What the exercise asks -
List the skill domains in which prompting has been found effective, according to the text below on prompting and levels of support.

++++ Document ++++

Using prompting to provide levels of support is an evidence-based practice. It has been found to be effective for increasing skills across a variety of domains, including social, communication, adaptive, academic, and behavioral.

Monitoring your student’s performance based on levels of support can be a helpful tool in determining their progress toward a goal. By tracking what you provide for each trial, you have a clear way to see incremental gains that may not otherwise be noticeable. When collecting data based on whether a student completes a task or not (yes/no data), you are able to track only that result. But by tracking the level of support or prompting that you provide, you can more clearly see if and how a learner is gaining skills and making progress toward mastery. And in doing so, you can more easily evaluate whether your instructional techniques are effective and meaningful.

Another benefit of monitoring performance according to levels of support is that you can see what steps may be more difficult within a chained skill (like washing hands, preparing food, or packing a bookbag). Once a specific area of difficulty is identified within that skill, you can refine or target your instruction to provide additional support or clarification for that step.

Defining Levels of Support

It is important for both your implementation and monitoring of this technique to clearly define the levels of support you plan to use. This puts you and your team on the same page and ensures that you are using the strategy consistently. When planning a hierarchy of support (defining the levels from least assistance to most assistance), choose the methods that are most effective for your student. For example, if your student is averse to physical contact, avoid using any type of physical prompting as a means of support.

++++ Material supplied ++++

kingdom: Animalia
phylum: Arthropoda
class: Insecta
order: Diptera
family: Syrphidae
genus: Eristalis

++++

In response -
social, communication, adaptive, academic, behavioral